Sentiment Analysis is a growing field in the world of BI and Data Science. With social media serving up millions of data points by way of comments, tweets, and status updates, it's becoming increasingly important to be able to take all that subjective text and turn it into quantitative data that can be integrated with other metrics. That is essentially what Sentiment Analysis is - a term that describes the exercise of quantifying subjective text by analyzing certain keywords deemed to be either positively or negatively charged.
How Sentiment Analysis Works
In its simplest form, a Sentiment Analysis algorithm can be nothing more than determining if a text string has more positive keywords than negative keywords. Text with more positive words is classified as positive content, while text with more negative keywords it gets classified as negative content. Some Sentiment Analysis algorithms go far beyond the simple keyword-based methodology, delving into idioms, colloquialisms, language patterns, sentiment shifter words, and the list goes on.
Regardless of complexity, all Sentiment Analysis tools apply some sort of scoring system to findings. A typical scoring system looks something like this:
- (+2) very positive
- (+1) somewhat positive
- (0) neutral
- (-1) somewhat negative
- (-2) very negative
If a given comment or tweet is evaluated and considered to be very positive in sentiment, then that text string will be given a +2. For a text string that is considered neutral, a 0 would be applied. The idea being that if 5,000 comments or tweets are classified, a picture would start forming about the general attitude about a particular topic.
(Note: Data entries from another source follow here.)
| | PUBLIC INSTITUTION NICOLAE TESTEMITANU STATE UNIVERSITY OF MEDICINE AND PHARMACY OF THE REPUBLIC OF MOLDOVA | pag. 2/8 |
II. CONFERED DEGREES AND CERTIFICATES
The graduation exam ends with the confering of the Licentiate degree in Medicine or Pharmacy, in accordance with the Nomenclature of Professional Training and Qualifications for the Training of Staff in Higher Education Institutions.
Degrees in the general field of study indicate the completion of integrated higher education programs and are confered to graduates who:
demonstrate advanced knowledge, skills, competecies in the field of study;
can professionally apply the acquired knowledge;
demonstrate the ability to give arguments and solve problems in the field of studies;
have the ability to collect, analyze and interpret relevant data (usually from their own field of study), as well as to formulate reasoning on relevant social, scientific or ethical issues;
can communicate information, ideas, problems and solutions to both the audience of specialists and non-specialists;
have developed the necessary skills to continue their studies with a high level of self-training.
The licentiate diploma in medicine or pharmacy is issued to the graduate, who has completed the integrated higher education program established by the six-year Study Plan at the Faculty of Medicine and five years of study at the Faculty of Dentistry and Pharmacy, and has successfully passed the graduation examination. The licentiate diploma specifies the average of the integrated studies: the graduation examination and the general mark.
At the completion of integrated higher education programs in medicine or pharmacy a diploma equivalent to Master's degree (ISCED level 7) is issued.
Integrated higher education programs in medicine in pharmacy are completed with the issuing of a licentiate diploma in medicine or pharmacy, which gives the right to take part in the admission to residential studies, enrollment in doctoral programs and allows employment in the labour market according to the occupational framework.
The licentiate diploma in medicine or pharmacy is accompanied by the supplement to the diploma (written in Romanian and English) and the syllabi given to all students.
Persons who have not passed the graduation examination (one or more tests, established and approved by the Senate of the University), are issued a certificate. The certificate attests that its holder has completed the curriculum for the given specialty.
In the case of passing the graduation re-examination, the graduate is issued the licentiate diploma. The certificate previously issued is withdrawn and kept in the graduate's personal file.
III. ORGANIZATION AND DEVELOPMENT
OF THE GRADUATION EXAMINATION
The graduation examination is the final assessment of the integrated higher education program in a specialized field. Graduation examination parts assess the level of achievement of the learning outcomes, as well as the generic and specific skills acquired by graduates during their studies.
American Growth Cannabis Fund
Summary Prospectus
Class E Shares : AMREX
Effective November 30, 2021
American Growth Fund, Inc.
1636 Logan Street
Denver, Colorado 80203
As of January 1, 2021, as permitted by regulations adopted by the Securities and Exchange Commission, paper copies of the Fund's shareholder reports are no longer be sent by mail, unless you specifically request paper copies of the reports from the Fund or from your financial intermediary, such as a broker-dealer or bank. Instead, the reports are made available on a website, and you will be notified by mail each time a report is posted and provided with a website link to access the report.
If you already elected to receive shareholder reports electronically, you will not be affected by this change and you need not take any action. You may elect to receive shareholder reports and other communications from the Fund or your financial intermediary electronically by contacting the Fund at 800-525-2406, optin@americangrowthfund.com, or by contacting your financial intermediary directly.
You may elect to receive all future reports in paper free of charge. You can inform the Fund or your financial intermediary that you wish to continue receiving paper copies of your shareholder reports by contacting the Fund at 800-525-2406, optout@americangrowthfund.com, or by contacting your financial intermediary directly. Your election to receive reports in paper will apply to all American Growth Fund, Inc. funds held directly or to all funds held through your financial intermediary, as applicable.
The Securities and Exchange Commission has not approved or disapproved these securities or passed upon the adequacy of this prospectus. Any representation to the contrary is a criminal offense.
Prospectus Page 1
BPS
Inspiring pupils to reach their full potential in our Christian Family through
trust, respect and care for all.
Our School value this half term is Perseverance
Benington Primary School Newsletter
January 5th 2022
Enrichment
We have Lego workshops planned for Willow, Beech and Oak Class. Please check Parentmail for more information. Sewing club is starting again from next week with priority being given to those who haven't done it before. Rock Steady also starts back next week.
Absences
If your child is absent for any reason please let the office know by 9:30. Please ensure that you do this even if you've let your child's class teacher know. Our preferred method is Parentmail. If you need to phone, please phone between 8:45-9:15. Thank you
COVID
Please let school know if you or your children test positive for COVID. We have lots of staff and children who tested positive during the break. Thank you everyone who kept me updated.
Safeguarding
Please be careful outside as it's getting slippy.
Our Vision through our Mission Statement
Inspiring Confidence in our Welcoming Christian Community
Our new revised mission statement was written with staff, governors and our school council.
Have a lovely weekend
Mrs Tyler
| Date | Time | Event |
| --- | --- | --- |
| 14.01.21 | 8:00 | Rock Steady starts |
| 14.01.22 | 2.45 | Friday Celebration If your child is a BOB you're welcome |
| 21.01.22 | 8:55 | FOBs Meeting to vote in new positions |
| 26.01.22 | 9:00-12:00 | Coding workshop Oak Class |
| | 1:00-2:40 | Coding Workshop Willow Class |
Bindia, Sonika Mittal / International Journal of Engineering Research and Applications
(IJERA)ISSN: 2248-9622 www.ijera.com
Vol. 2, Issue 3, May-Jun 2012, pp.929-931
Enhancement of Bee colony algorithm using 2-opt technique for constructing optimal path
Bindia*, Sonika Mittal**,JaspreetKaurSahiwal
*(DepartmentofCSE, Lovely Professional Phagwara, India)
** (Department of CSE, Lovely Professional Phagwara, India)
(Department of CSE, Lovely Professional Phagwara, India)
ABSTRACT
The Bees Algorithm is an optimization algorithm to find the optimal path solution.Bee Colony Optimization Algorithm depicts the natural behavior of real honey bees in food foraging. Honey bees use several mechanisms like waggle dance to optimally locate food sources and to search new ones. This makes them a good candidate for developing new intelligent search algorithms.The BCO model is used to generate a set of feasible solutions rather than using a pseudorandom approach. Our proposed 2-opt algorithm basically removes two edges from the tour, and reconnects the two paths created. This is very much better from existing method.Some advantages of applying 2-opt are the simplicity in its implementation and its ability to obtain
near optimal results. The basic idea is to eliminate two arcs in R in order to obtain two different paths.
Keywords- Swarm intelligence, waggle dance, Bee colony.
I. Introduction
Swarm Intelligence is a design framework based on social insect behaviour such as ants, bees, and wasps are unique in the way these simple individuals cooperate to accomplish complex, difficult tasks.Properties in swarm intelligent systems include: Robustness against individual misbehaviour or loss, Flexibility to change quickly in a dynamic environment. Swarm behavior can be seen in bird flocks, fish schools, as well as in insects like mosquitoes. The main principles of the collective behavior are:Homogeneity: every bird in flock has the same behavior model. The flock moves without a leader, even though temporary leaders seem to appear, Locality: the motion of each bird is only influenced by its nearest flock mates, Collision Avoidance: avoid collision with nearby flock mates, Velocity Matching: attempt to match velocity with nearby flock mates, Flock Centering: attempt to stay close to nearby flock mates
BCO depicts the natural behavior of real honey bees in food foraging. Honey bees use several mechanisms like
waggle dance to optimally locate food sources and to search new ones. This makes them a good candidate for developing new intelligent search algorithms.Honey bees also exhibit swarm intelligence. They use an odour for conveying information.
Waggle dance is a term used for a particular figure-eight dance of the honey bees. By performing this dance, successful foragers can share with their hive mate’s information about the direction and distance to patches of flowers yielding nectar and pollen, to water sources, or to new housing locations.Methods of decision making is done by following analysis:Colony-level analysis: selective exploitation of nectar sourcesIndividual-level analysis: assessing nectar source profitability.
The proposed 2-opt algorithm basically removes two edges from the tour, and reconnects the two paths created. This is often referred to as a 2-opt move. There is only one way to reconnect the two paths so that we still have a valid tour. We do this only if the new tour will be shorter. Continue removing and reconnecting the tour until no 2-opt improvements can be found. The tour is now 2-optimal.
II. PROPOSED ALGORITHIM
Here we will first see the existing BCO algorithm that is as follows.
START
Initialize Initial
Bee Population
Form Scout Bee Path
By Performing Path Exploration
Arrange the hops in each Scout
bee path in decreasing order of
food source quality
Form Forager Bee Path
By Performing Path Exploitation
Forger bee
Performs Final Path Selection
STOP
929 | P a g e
You can do a search for "on-line sentiment analysis" and you'll get a dozen websites that let you test drive their model. Most are trying to sell their wares (like I said, it's becoming big business). But one educational site will let you play around with their Text2Sentiment API for free and without an API key. If you're interested, go to www.datasciencetoolkit.org and scroll down to their Text to Sentiment tool.
An Excel-Based Sentiment Analysis Tool
After playing around with this for a while, I decided to try and roll my own Sentiment Analysis tool with Excel and VBA.
You can download it here and take a look as you follow along.
When you open the workbook, you'll see some sample comments I pulled from a Hotel chain's Facebook feed. The score next to the comment is generated by a Function called GetSentimentValue. This Function returns a score between -5 and 5. A Low score indicates that there were words associated with dissatisfaction. A high score shows that there were one or more 'positive' words that occur in the comment. A score of zero either means that no charged words were found, or that the positive and negative words balanced themselves out. I applied Conditional Formatting manually. You can imagine that if you had hundreds or thousands of comments, you could easily apply this function and do things like identify the negative comments, apply pivot tables, create histograms, build charts, etc. The point is that the text in your comments just went from being highly unusable to being a relatively useful data point.
Change any comment and the GetSentimentValue function will adjust the score to reflect the new sentiment of that comment.
The GetSentimentValue function applies a very basic algorithm (the same one used by the folks at datasciencetoolkit.org). It uses a word for word keyword approach, parsing each word in the text, determining if each word is a positive or negative keyword, and assigning a score to each word. It then averages all of the found keywords to get to a final score. For example, "Great trip. Thanks for the warm welcome" gets a score of +2 because "great" has a weight of +3, and "warm" gives +1, so the average is +2.
Understanding the Keyword List
The keyword list and scoring system used in the function comes from the AFINN-111 affective lexicon developed by Finn Arup Nielsen. That list is stored in the VBA module and exposed through a Collection. For ease of editing, I split the keyword list into several Private Subs. This way, if you want to add, edit, or remove a word, you can do so directly in the code.
The list of keywords and terms used in a Sentiment Analysis is quite important. No list will cover all needs, so most folks using Sentiment Analysis find that they frequently need to adjust their keywords to account for the types of comments they encounter. This is called "training the model". It's frankly the primary drawback to using a Sentiment Analysis API service instead of a local tool. With an API service, you have no way to adjust the model. For example, imagine you worked at the electronics superstore Best Buy. In most Sentiment Analysis models, the word "best" is positively charged. So you can imagine how many false positives you would get as a result of people including your company's name into comments. You would definitely want a way to train the model to handle the word "best" in a particular way.
Scenarios to Be Aware of When Relying on This and Other Sentiment Analysis Tool
- Keep in mind that the algorithm I chose is the simplest (laziest) one I could get away with. Each word is evaluated separate from other words. Many Sentiment Analysis tools found on-line use the same kind of algorithm. This means key sentiments made up of two or more words are missed. For example, these sentiments aren't caught: "white wash", "checked out", "no go", and "won't work". Also, there is no accounting for common phrases that represent sentiment. For instance, "I'm over the moon" or "customer for life".
- Most Sentiment Analysis tools have no way to capture context. A positive or negative sentiment word can have the opposite connotation depending on context (e.g. "This is a great hotel, if you like the smell of urine")
- Sentiment ambiguity is a real problem for most tools. Text with sentiment ambiguity is often classified as neutral. For example, "The rooms at this hotel are priced higher than others in the area" doesn't contain any charged words, although it's clearly a negative comment.
- Sarcastic comments are often misclassified in most Sentiment Analysis tools. (e.g. "I called to move my prepaid reservation because my wife went into labor; I was told that is our problem. Wonderful. Such lovely customer service.").
- Slang needs to be taken into account when "training the model". For example, "sick", or "bananas" can have a positive or negative sentiment depending on the context.
Enjoy playing with the workbook. I'd love to share an enhanced version should any gurus out there want to take a shot at improving this thing.